Directions: Lines where the string "buttons" appears are to be copied from the entries below.

--- Records for this task ---

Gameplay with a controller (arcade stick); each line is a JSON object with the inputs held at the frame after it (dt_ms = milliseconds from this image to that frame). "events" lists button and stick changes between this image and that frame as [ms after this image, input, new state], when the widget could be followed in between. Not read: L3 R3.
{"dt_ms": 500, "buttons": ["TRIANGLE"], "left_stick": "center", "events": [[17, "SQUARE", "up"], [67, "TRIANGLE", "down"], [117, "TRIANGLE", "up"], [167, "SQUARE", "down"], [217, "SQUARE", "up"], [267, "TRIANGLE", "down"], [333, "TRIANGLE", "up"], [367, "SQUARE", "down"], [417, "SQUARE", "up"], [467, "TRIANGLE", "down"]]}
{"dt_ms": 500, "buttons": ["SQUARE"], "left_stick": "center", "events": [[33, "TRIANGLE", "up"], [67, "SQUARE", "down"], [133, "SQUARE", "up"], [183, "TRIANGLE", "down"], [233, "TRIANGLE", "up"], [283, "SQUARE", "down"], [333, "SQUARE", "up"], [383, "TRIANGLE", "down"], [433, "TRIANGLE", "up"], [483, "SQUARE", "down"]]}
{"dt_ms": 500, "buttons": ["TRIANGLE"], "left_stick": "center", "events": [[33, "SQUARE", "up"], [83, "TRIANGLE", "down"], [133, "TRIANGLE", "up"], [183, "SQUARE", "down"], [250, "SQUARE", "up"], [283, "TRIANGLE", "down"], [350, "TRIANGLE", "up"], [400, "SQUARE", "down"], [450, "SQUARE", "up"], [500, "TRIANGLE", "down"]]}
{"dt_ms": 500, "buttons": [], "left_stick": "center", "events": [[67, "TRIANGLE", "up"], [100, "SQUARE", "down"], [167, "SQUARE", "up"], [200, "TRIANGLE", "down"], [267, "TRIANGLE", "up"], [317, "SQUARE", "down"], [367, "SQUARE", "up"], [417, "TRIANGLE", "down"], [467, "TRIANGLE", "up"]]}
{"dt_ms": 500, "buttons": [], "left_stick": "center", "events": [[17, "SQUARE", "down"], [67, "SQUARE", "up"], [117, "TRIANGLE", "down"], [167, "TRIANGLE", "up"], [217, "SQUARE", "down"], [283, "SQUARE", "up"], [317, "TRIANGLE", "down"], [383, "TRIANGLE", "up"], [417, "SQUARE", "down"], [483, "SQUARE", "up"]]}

---

Response area:
{"dt_ms": 500, "buttons": ["TRIANGLE"], "left_stick": "center", "events": [[17, "SQUARE", "up"], [67, "TRIANGLE", "down"], [117, "TRIANGLE", "up"], [167, "SQUARE", "down"], [217, "SQUARE", "up"], [267, "TRIANGLE", "down"], [333, "TRIANGLE", "up"], [367, "SQUARE", "down"], [417, "SQUARE", "up"], [467, "TRIANGLE", "down"]]}
{"dt_ms": 500, "buttons": ["SQUARE"], "left_stick": "center", "events": [[33, "TRIANGLE", "up"], [67, "SQUARE", "down"], [133, "SQUARE", "up"], [183, "TRIANGLE", "down"], [233, "TRIANGLE", "up"], [283, "SQUARE", "down"], [333, "SQUARE", "up"], [383, "TRIANGLE", "down"], [433, "TRIANGLE", "up"], [483, "SQUARE", "down"]]}
{"dt_ms": 500, "buttons": ["TRIANGLE"], "left_stick": "center", "events": [[33, "SQUARE", "up"], [83, "TRIANGLE", "down"], [133, "TRIANGLE", "up"], [183, "SQUARE", "down"], [250, "SQUARE", "up"], [283, "TRIANGLE", "down"], [350, "TRIANGLE", "up"], [400, "SQUARE", "down"], [450, "SQUARE", "up"], [500, "TRIANGLE", "down"]]}
{"dt_ms": 500, "buttons": [], "left_stick": "center", "events": [[67, "TRIANGLE", "up"], [100, "SQUARE", "down"], [167, "SQUARE", "up"], [200, "TRIANGLE", "down"], [267, "TRIANGLE", "up"], [317, "SQUARE", "down"], [367, "SQUARE", "up"], [417, "TRIANGLE", "down"], [467, "TRIANGLE", "up"]]}
{"dt_ms": 500, "buttons": [], "left_stick": "center", "events": [[17, "SQUARE", "down"], [67, "SQUARE", "up"], [117, "TRIANGLE", "down"], [167, "TRIANGLE", "up"], [217, "SQUARE", "down"], [283, "SQUARE", "up"], [317, "TRIANGLE", "down"], [383, "TRIANGLE", "up"], [417, "SQUARE", "down"], [483, "SQUARE", "up"]]}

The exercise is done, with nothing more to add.